Concept-Guided Tokenization: Closing the Gap Between Reconstruction and Generation
Abstract
Recent advances in image generation have been largely driven by image tokenization, which compresses raw pixels into compact latent representations. While existing tokenizers excel at preserving low-level visual details through reconstruction-based training, they often lack explicit semantic guidance, which limits their ability to capture semantically structured representations and thus hinders their performance on downstream tasks like image generation.
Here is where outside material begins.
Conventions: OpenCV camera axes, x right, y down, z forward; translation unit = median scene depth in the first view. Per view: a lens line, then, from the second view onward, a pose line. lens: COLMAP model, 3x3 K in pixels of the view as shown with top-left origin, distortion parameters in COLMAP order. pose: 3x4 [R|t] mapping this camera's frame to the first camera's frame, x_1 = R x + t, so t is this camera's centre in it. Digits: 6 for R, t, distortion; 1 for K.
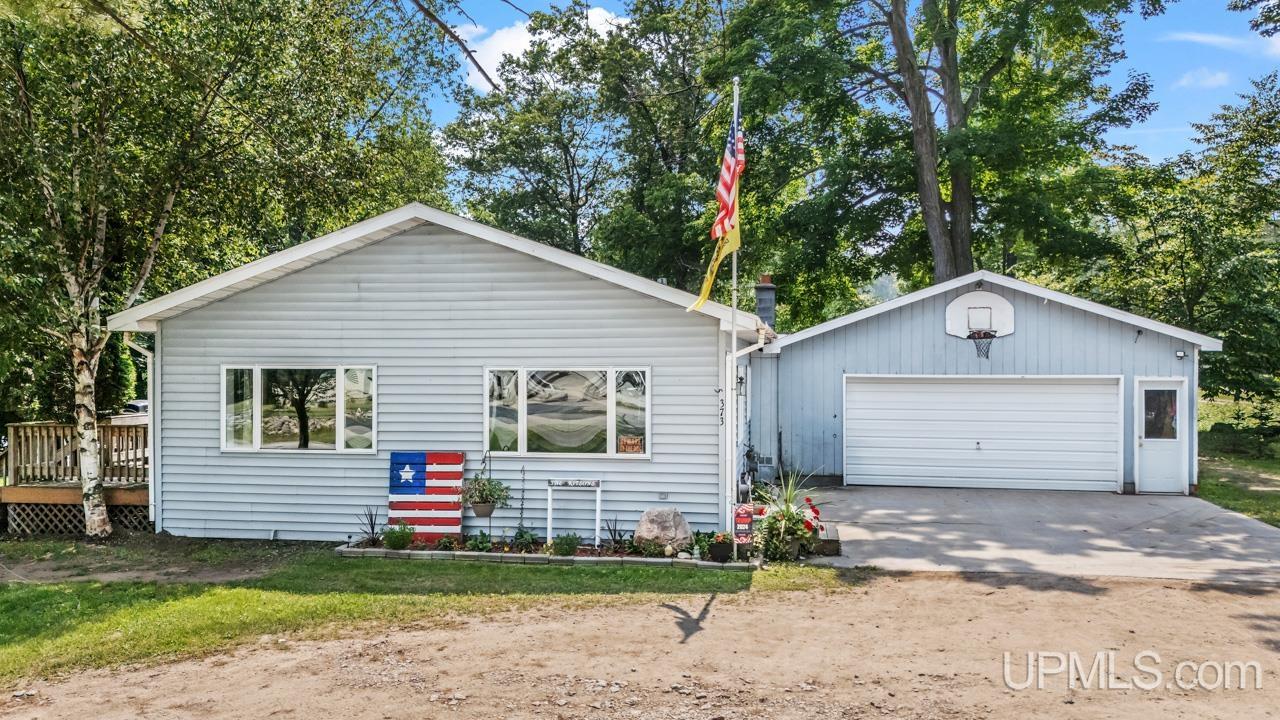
lens RADIAL K [[1038.7, 0, 639.4], [0, 1038.7, 376.3], [0, 0, 1]] dist [0.010550, 0.001248]
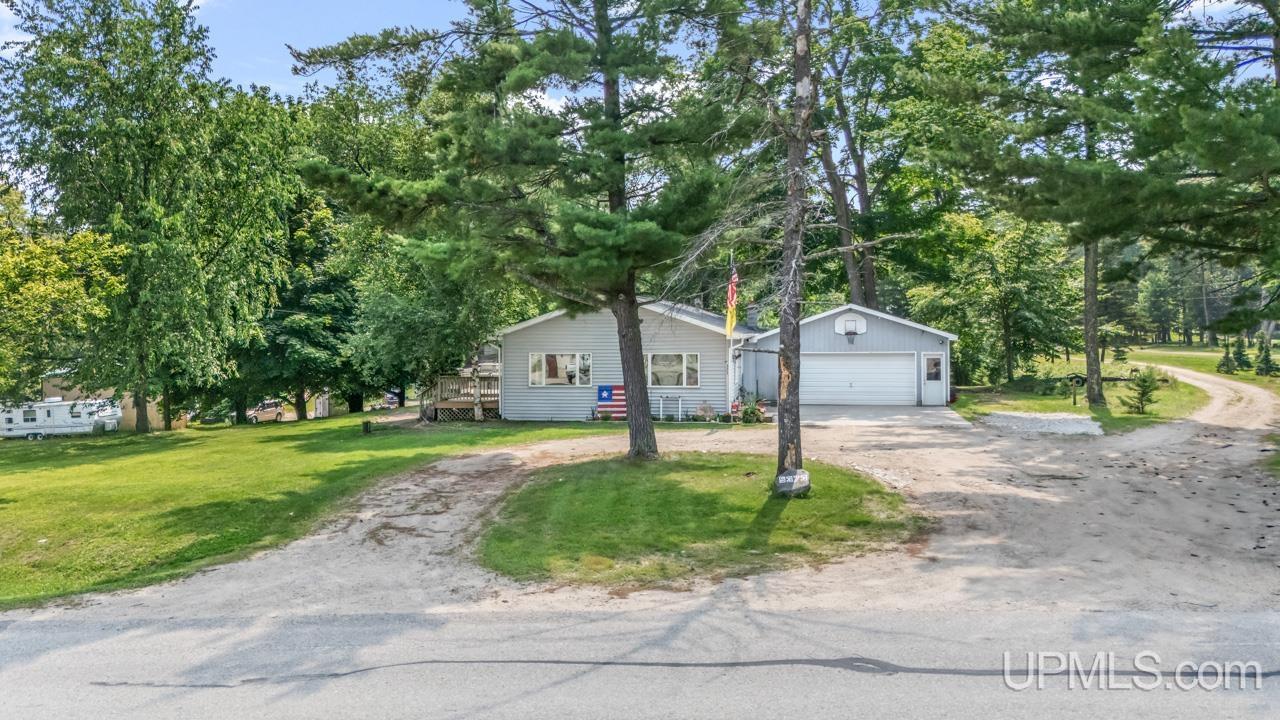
lens RADIAL K [[849.1, 0, 682.5], [0, 849.1, 361.4], [0, 0, 1]] dist [0.086414, 0.000437]
pose [[0.999874, -0.008141, 0.013617, -0.043731], [0.007929, 0.999847, 0.015577, -0.013313], [-0.013742, -0.015467, 0.999786, -0.801784]]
To overcome this limitation, we propose a novel tokenization framework that incorporates high-level semantics through two key innovations: (1) a text-integrated encoder that jointly processes images and textual descriptions to produce semantically enriched latent representations, and (2) a concept-guided training objective that leverages sparse autoencoders to decompose pre-trained vision-language model features to a semantic concept space, employing sparse and disentangled concept indices for guidance. Our approach achieves strong alignment with semantic concepts, maintaining high reconstruction fidelity with an rFID of 1.39 on ImageNet, while achieving a gFID of 2.65 on the class-conditional image generation task and 10.73 on the text-to-image generation task. By infusing high-level semantic structures into low-level visual fidelity, our method bridges the reconstruction-generation divide and drives generative modeling as a powerful foundation.